Когда они соединяются с Морисаки у подножия врат Жизни и Смерти, они предстают как персонажи, сделавшие шаг вперед в своем горе, и по этой причине Сюн сможет противостоять взрослому, когда тот попытается принести в жертву девушку. «Живые важнее!» – кричит он, когда профессор угрожает приставить нож к его горлу. Это крик души, которую он только что прочувствовал, потому что присутствие живого человека, Асуны, позволило ему выразить свою боль и наконец-то выпустить слезы, которые он подавлял до этого момента.

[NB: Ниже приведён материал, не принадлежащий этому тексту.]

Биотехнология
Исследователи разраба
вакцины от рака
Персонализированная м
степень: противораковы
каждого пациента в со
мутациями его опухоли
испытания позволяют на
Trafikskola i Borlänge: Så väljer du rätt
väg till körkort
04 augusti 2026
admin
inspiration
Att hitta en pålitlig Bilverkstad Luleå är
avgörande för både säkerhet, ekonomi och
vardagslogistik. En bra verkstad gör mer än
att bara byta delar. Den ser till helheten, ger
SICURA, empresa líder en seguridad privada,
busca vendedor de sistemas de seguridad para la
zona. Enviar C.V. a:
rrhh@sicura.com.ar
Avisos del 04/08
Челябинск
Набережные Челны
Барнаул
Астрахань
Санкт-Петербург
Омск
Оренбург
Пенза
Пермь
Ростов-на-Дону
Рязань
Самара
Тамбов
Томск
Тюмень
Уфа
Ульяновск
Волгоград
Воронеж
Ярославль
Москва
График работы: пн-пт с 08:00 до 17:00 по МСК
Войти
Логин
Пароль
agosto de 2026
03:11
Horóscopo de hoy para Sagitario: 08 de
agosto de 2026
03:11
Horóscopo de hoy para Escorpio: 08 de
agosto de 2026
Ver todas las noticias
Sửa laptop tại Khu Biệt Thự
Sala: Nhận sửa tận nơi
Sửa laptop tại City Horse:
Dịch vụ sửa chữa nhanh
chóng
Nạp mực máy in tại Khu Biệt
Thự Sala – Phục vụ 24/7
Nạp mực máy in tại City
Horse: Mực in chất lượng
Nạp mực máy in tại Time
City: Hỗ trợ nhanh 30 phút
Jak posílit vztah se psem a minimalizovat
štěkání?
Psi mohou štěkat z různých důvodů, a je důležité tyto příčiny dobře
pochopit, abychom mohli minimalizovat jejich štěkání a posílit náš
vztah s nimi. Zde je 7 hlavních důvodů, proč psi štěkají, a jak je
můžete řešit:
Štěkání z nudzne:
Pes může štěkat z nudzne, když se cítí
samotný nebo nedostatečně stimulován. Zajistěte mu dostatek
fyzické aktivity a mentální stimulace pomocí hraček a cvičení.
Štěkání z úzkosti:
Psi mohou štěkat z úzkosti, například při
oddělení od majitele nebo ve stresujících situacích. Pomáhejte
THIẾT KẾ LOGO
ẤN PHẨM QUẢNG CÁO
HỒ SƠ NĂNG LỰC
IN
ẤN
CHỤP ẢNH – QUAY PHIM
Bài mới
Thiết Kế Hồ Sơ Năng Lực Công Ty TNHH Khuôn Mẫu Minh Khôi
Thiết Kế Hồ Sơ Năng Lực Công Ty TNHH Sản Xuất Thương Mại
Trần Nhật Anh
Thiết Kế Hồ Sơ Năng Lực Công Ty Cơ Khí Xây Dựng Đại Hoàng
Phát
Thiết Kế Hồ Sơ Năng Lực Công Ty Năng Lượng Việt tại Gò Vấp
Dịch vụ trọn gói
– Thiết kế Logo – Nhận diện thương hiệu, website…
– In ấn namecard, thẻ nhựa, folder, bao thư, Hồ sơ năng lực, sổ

Героиня, в которую вселился дух Лизы, попадает в комнату, напоминающую ее спальню, и в месте, где все связано с умершей женой Морисаки, она оказывается лицом к лицу с теми, кого сама потеряла, – Сюном и Мими, что дает ей возможность попрощаться с ними, прежде чем вернуться в мир живых. Все это – образы траура для молодых людей, которые учатся оставлять позади тех, кого они потеряли, даже если сопровождающий их взрослый не в состоянии сделать то же самое. В конце концов под звездным японским небом двое детей прощают Морисаки и позволяют ему оплакать свою потерю. Синкай возвращается к одному из своих режиссерских приемов: один персонаж, Асуна, заканчивает фразу, начатую другим, Сином. Син обращается к Морисаки: «Я слышал голос, который говорил мне жить, принимая то, что мы потеряли. Вы, наверное, тоже его слышали. Это проклятие, которое висит над людьми». Затем, разбуженная слезами учителя, Асуна добавляет, обнимая его: «Но я думаю, что это также и благословение». Конец фильма расширяет эту мысль, показывая ряд сцен, в которых Асуна или Син сопровождают и поддерживают Морисаки по дороге домой. Это и есть сердце «Ловцов забытых голосов»: метаморфоза проклятия в благословение сквозь путешествия и заботу друг о друге. Все сходится, когда девушка, оставшаяся без отца, и юноша, оставшийся без брата, прощают мужа, оставшегося без жены. Находясь на дне пропасти, они поддерживают друг друга и вместе отправляются в долгий путь к поверхности. В финальной сцене Синкай словно утверждает важность траура, который должен быть пережит. Морисаки, персонаж, который отказывался принимать очевидное и был готов присоединиться к «юношеским» силам подземного мира Агарты, заплатил высокую цену: пожертвовал глазом и сам уничтожил последнее воспоминание о Лизе. Однако под влиянием исцеляющего присутствия Асуны ему удается примириться со смертью и оплакать жену. Скорбь Синкай представляет как путешествие и испытание. Как трудное и героическое приключение, в конце которого герои находят не только друг друга, но и других людей, которые, разделив их горе, стали приемной семьей, не заменив ушедших, но вернув тепло, которое они привнесли в их жизнь.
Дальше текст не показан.